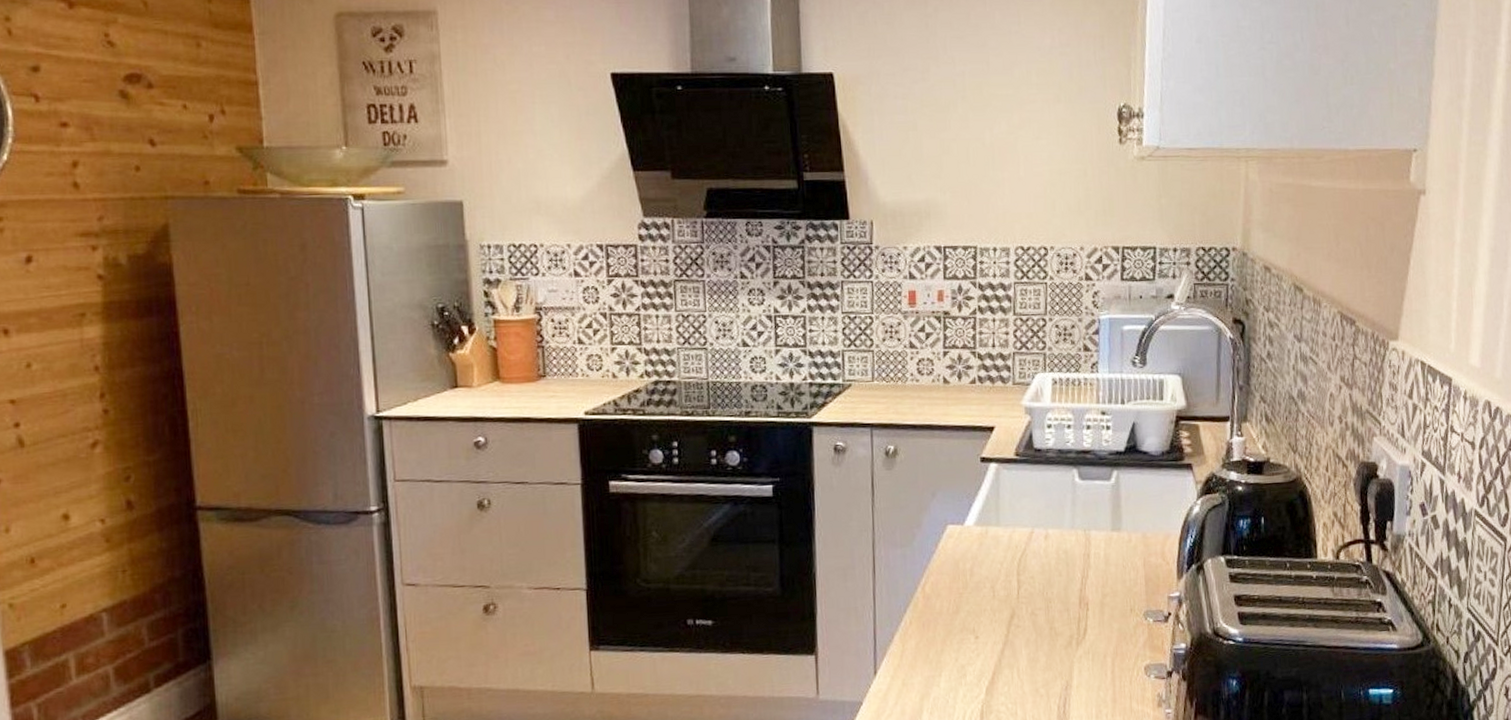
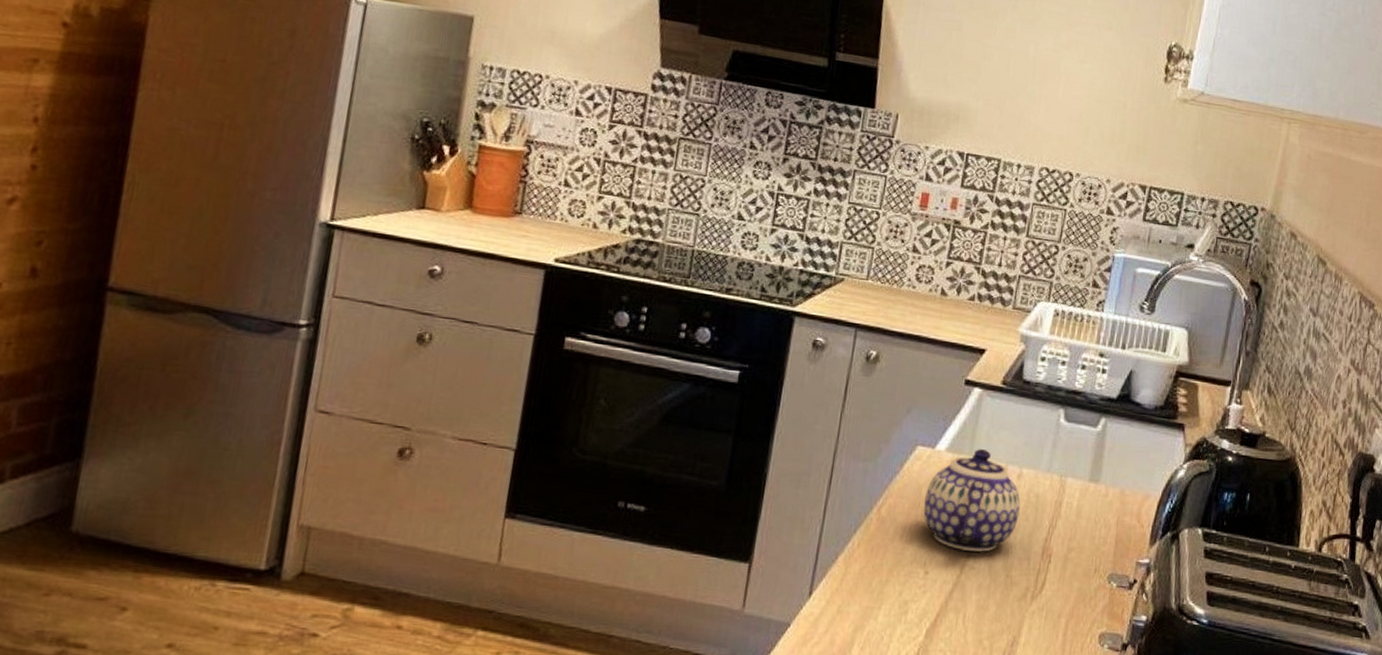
teapot: none [963,518,1052,612] -> present [923,449,1021,552]

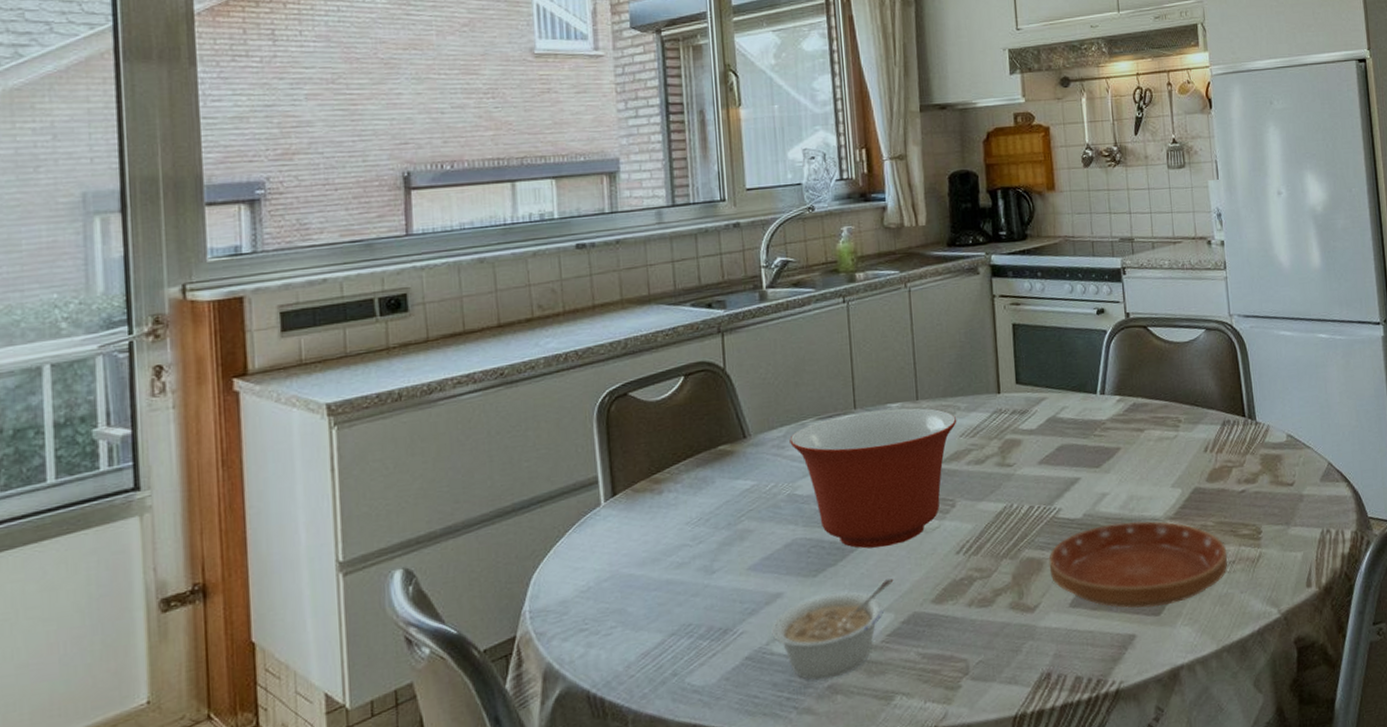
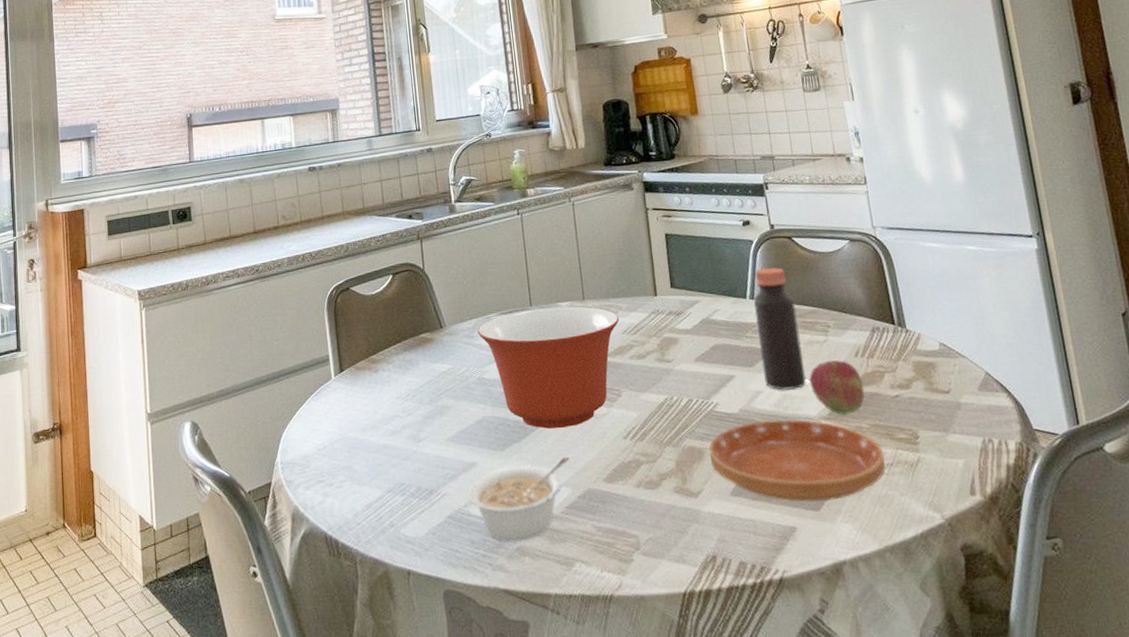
bottle: none [1104,359,1155,491] -> present [754,267,807,390]
fruit: none [1156,456,1212,514] -> present [809,360,865,415]

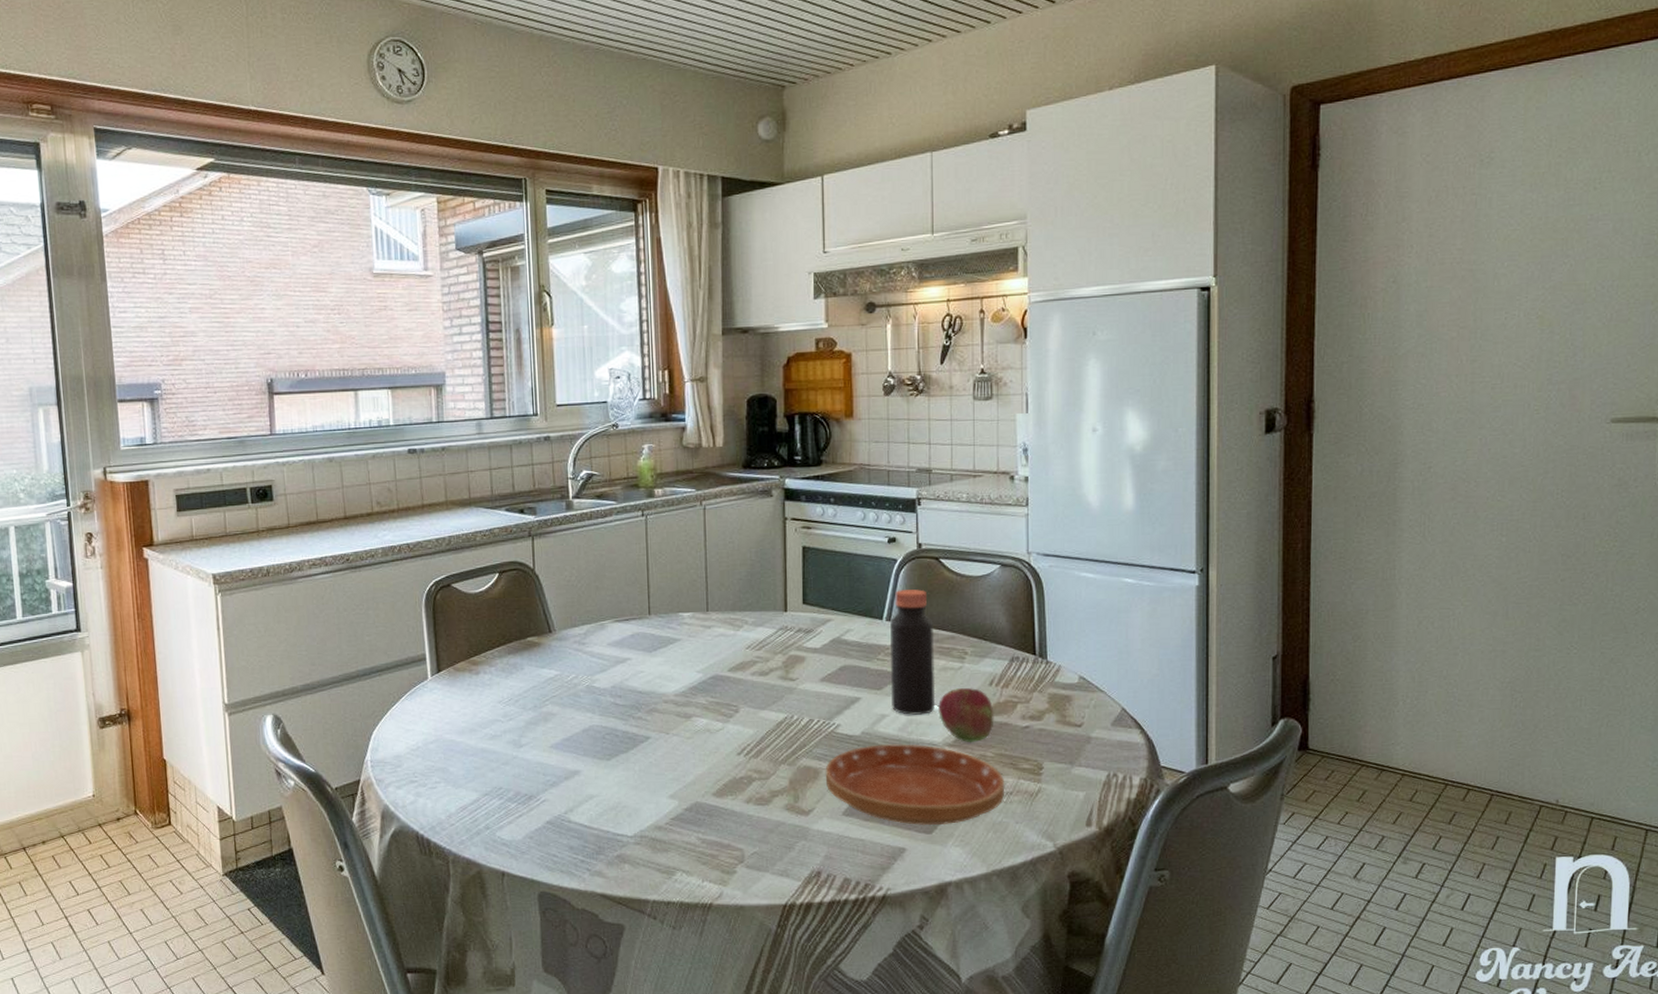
legume: present [468,457,570,542] -> none [569,770,679,850]
mixing bowl: present [477,306,620,429] -> none [590,617,744,742]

════════════════════

▶ ASSIGNMENT
An exact copy of the listing above, minus its pictures, is what is needed here.

▶ REPLY TO THE TASK
teapot: none [963,518,1052,612] -> present [923,449,1021,552]

bottle: none [1104,359,1155,491] -> present [754,267,807,390]
fruit: none [1156,456,1212,514] -> present [809,360,865,415]

legume: present [468,457,570,542] -> none [569,770,679,850]
mixing bowl: present [477,306,620,429] -> none [590,617,744,742]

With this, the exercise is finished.